The folks coming to HABIT attend with an eagerness to get the answers, learn the right way to do things, and fix the problems with which they come. They arrive with anticipation and hope. The program trains specific skills that take advantage of the fact that procedural memory is preserved in persons with mild memory loss.
And because transferring a new skill to a habit takes time, participants practice and repeat the use of a new tool. This tool becomes a sort of surrogate memory in their daily life. Support partners are involved as well, recognizing that they will need to reinforce the new skills once the program is over.
Yet as the days go by, participants often realize that it may be the more intangible aspects of the program that are most challenging, unsettling, and possibly transforming. In an intense 2-week program, there's no escaping the changes that have occurred in the person they love with cognitive impairment.
For the support partners (or caregivers), it may be the first time they are truly confronted by the reality of the situation. Until now, it may have been easy to put aside the subtle changes and hold tightly to a sense of normalcy, for this is how we cope.
The intangibles that I speak of are really about being on a journey of grief and loss — perhaps moving from denial to acceptance for the first time. I say first time because caregivers move in and out of denial throughout the caregiving journey. And with this shift comes disbelief and distress, followed by periods of anger and frustration; emotions that are likely concealing grief.
Each support partner or caregiver will have his or her own way of dealing with what is occurring, but for many, opening up to this grief can be daunting. I believe what is often at the core of caregiver grief is letting go of the person they once knew — the ambiguous loss of having the person physically there, but in the deeper sense feeling a profound vacancy.
Caregivers in HABIT, as certainly all caregivers over time, come to recognize there are no perfect solutions; clear answers rarely exist and there's no fix. This reality can be frightening. But when it's acknowledged, more lessons emerge. Some caregivers learn to see the good in ambiguity, or at least tolerate ambiguity.

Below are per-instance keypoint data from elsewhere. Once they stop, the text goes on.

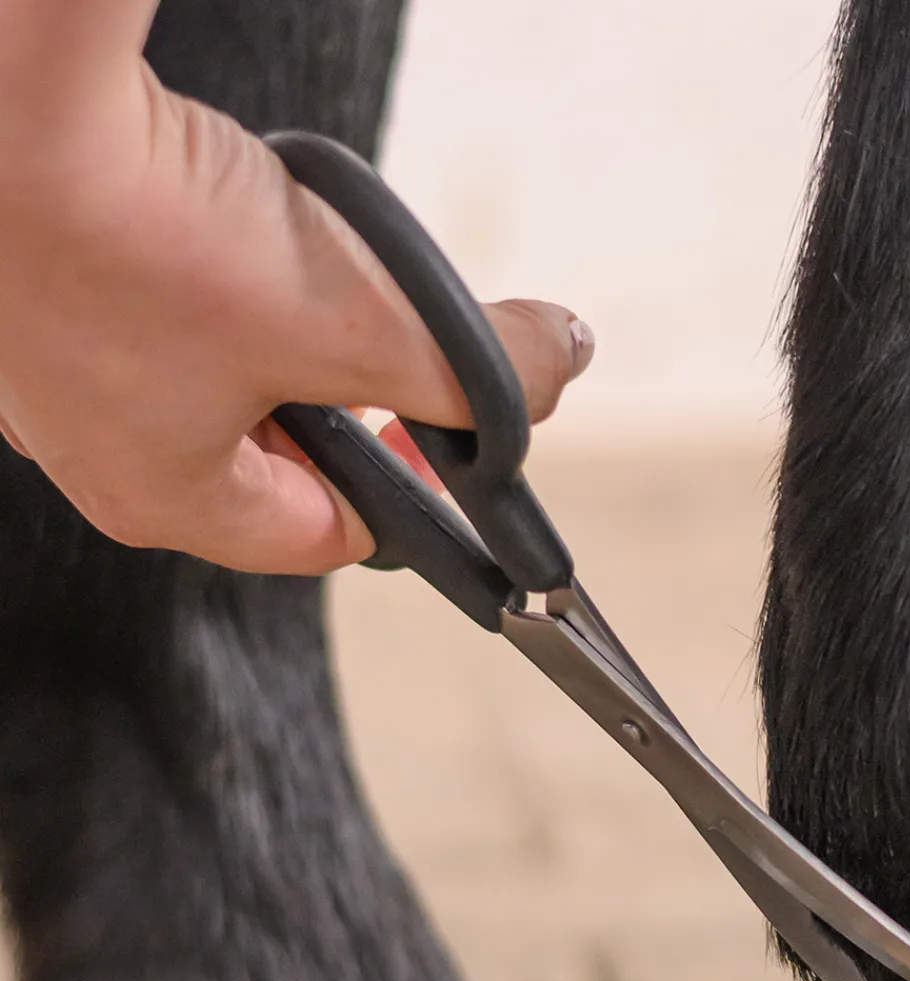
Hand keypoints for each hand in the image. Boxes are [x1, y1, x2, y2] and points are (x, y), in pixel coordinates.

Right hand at [0, 40, 592, 573]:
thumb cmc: (140, 229)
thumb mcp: (352, 319)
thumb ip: (469, 367)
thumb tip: (559, 361)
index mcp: (167, 500)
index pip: (329, 535)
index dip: (413, 488)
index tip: (453, 431)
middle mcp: (99, 452)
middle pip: (280, 459)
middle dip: (352, 397)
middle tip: (389, 334)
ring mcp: (53, 370)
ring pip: (225, 375)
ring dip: (287, 325)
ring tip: (300, 259)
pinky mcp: (34, 287)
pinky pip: (164, 308)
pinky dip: (219, 272)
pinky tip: (226, 218)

They begin to find contentment in good-enough-for-now solutions and believe they're doing the best they can. Many caregivers learn to let go of what they cannot control with less guilt about not being able to make things better. They can find value and a renewed connection in a less than perfect relationship.
Over time, some caregivers discover how to live more fully in the moment more often, rather than in the past or future. Caregivers learn that there can be more comfort in facing fear and anxiety and sadness, rather than denying these emotions. For many, they learn that in challenging times human connectedness is their lifeline, and that meaning and hope are most easily found in the company of others.